• **PROBLEM STATEMENT**: If a line of the data below contains the string "that", copy it into your answer.

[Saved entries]
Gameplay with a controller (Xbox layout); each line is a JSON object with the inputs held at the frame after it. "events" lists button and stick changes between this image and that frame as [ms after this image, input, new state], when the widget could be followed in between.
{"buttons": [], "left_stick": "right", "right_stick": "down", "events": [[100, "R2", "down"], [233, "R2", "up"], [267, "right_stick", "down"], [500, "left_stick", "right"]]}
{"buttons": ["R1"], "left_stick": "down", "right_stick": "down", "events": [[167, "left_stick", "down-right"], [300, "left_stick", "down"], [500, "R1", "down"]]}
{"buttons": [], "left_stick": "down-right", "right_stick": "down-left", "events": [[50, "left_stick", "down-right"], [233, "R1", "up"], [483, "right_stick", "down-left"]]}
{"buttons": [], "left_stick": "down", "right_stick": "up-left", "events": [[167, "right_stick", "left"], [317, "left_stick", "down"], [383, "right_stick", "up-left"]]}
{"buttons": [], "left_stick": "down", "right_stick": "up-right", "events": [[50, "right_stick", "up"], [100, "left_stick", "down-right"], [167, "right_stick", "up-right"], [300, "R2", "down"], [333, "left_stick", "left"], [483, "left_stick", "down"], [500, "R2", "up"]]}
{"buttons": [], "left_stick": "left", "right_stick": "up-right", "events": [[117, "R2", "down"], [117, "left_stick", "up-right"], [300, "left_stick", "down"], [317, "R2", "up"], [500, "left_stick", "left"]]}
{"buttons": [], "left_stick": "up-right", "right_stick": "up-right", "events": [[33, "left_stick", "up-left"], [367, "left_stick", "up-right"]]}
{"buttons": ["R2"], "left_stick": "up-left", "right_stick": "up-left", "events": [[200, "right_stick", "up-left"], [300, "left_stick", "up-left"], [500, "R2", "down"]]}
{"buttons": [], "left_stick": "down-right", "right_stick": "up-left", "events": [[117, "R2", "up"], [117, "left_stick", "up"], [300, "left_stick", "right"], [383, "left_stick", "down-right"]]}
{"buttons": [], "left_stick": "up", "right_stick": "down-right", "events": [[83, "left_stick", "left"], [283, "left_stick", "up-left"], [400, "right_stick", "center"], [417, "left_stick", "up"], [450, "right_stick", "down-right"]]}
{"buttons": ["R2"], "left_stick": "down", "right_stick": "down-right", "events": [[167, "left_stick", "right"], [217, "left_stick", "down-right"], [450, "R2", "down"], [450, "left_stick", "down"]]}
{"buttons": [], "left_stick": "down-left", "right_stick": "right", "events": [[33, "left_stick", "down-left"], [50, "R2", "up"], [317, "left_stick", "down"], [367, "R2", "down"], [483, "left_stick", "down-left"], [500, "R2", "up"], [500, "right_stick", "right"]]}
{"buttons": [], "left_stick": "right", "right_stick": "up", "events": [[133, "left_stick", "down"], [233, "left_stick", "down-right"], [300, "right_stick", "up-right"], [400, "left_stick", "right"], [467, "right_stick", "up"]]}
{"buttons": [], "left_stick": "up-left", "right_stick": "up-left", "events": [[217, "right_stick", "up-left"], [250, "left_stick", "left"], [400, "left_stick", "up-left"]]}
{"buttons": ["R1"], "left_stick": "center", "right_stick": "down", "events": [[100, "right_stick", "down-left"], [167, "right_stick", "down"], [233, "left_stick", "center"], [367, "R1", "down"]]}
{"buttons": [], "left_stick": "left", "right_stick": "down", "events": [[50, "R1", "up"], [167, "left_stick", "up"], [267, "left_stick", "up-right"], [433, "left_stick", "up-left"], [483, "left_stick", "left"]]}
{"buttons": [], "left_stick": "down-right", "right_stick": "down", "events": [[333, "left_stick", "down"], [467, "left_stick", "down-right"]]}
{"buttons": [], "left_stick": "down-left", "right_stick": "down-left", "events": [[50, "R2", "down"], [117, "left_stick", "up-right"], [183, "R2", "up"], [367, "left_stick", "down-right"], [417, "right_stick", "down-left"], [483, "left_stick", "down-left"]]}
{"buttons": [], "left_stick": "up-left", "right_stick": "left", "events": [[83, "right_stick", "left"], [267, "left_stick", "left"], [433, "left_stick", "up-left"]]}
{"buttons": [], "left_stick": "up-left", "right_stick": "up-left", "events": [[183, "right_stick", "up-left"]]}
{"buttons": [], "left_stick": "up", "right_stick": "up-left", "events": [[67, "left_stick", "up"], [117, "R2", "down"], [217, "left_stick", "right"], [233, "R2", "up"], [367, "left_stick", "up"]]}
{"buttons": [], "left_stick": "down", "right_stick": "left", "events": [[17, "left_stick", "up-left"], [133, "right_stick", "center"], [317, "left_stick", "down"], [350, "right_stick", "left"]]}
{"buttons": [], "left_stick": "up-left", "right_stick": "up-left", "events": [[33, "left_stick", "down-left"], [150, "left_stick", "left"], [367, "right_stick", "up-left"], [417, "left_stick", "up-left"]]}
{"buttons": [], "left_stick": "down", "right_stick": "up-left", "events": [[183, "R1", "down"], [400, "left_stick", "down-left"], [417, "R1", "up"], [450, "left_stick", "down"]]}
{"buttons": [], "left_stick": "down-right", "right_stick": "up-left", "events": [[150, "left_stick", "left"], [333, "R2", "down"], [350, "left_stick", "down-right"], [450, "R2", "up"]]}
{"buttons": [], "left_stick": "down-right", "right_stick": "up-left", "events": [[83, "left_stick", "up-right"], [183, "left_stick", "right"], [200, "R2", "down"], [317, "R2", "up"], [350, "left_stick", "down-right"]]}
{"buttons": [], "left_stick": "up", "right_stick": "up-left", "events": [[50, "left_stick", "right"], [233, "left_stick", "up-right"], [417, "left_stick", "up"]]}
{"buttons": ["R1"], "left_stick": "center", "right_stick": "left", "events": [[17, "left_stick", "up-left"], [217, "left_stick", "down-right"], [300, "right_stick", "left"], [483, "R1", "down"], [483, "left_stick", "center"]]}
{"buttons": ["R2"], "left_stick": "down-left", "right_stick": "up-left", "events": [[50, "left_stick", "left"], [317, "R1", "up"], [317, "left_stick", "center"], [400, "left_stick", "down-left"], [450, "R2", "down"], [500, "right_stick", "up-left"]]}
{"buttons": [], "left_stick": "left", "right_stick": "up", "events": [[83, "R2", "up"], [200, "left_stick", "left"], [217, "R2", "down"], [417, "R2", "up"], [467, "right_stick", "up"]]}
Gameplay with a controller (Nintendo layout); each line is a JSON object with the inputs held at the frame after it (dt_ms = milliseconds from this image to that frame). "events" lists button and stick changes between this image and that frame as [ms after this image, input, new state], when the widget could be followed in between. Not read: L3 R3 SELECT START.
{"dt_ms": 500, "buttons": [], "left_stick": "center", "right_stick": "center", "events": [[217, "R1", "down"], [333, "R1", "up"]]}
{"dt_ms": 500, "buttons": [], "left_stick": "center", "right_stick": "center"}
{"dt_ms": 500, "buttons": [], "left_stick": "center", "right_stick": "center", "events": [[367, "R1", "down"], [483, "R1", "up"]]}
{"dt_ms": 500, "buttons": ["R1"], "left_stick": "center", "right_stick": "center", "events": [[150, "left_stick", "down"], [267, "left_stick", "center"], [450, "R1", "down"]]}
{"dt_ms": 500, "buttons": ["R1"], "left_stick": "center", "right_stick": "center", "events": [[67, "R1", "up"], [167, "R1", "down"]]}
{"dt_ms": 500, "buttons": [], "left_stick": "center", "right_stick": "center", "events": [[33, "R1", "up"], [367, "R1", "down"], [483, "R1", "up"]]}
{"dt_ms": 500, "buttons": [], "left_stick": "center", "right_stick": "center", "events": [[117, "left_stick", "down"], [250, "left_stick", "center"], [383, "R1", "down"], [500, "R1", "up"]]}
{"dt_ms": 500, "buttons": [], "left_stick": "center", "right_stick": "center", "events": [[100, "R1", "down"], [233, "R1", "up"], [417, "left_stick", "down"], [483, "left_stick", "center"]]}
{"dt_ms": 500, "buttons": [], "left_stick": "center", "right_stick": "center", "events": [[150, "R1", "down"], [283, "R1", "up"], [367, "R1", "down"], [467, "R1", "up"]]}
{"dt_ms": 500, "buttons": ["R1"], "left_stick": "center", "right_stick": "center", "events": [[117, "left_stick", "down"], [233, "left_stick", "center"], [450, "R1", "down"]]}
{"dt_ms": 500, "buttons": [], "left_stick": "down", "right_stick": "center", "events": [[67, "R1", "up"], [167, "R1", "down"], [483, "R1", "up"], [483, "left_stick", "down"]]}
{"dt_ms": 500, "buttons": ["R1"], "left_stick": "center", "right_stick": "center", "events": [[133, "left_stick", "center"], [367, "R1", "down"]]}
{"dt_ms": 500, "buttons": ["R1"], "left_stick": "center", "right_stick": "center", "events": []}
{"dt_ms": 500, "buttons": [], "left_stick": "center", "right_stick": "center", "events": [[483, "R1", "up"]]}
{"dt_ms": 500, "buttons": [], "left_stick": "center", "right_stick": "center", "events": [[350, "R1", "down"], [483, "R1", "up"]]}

• **REPLY**:
Gameplay with a controller (Xbox layout); each line is a JSON object with the inputs held at the frame after it. "events" lists button and stick changes between this image and that frame as [ms after this image, input, new state], when the widget could be followed in between.
Gameplay with a controller (Nintendo layout); each line is a JSON object with the inputs held at the frame after it (dt_ms = milliseconds from this image to that frame). "events" lists button and stick changes between this image and that frame as [ms after this image, input, new state], when the widget could be followed in between. Not read: L3 R3 SELECT START.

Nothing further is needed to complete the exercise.